Rich pictures and causal loop diagrams
There are a number of ways in which we can begin to outline the relationships between the elements of a system, or between systems. These tools may be as simple as a mindmap or rich picture, they may begin to include influences and feedback loops such as causal loop diagrams (CLDs), or they may begin to move into more quantitative approaches that seek to quantify the influences and relationships.
Rich pictures. This page from BetterEvaluation highlights how a rich picture is a way to explore, acknowledge and define a situation and express it through diagrams to create a preliminary mental model. A rich picture helps to open discussion and come to a broad, shared understanding of a situation. As this Open University page points out, rich pictures were a key part of Peter Checkland’s Soft Systems Methodology for gathering information about a complex situation. The idea of using drawings or pictures to think about issues is common to several problem solving or creative thinking methods (including therapy) because our intuitive consciousness communicates more easily in impressions and symbols than in words. Guidelines are provided in this page on diagramming for development . Rich pictures are often drawn at the pre-analysis stage, before you know clearly which parts of the situation should best be regarded as process and which as structure.
Causal Loop Diagrams: Little Known Analytical Tool. This short post by William Rushing highlights the causal loop diagram’s unique ability to identify and visually display intricate processes and root causes. Every system behaves in a particular manner due to the influences on it. Some of these influences can be changed, some cannot, and some can minimized. Causal loop diagrams bring out the systematic feedback in processes by showing how variable X affects variable Y and, in turn, how variable Y affects variable Z through a chain of causes and effects. With a CLD, a practitioner no longer needs to focus only on one interaction between two variables, but can focus on the entire system, along with its many variables and its many causes and effects. This short CLD introductory powerpoint from a University of Massachusetts course helps explain things further, and this short 2-page summary from Daniel Kim provides some simple guidelines for drawing causal loop diagrams .

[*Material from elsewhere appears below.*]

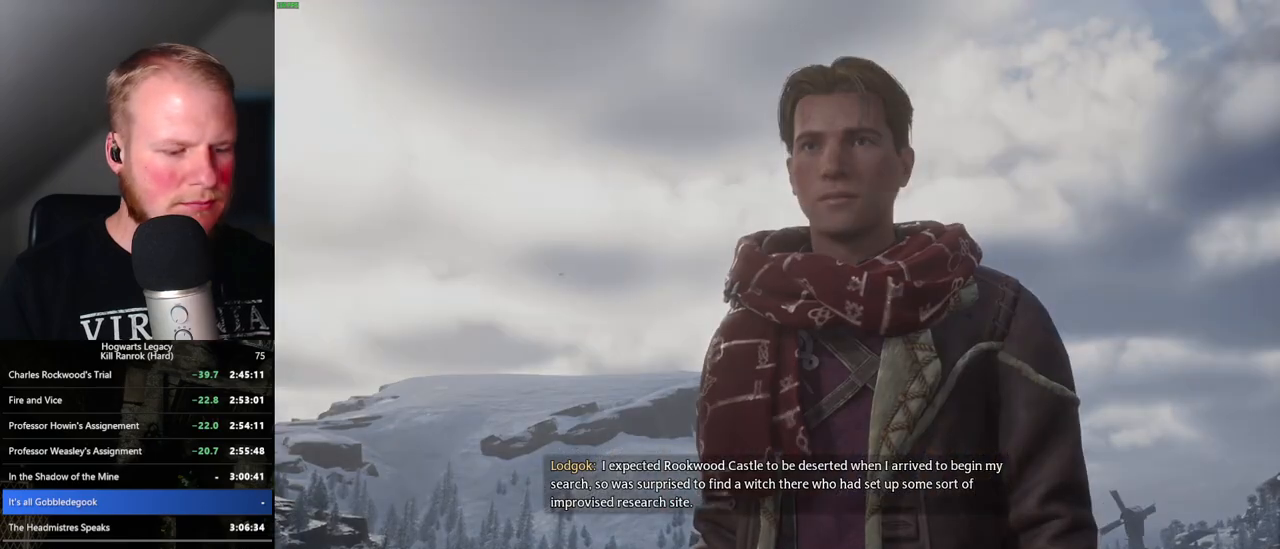
{"keys": [], "mouse": [], "events": []}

An Interpretive Approach to Drawing Causal Loop Diagrams. This 2008 paper by Mostafa Jafari and colleagues reminds us that the complex interpretive nature of management problems makes it difficult to recognize all the existing causal loop relations. In this paper, they develop an interpretive approach to drawing causal loop diagrams assuming that there are different perceptions about same concepts and the analyst is closely engaged with finding most agreed causal relationships.
Related topics and information
Conceptual models also provide a useful starting point for participatory or collaborative modeling efforts. They help different stakeholder groups establish a common language that facilitates more innovative planning and evaluation . Developing conceptual models is also a key step in developing indicators for sustainable and performance-based management. Another related page in this section provides a number of links outlining how to develop programme-based outcomes models , also called intervention logic models.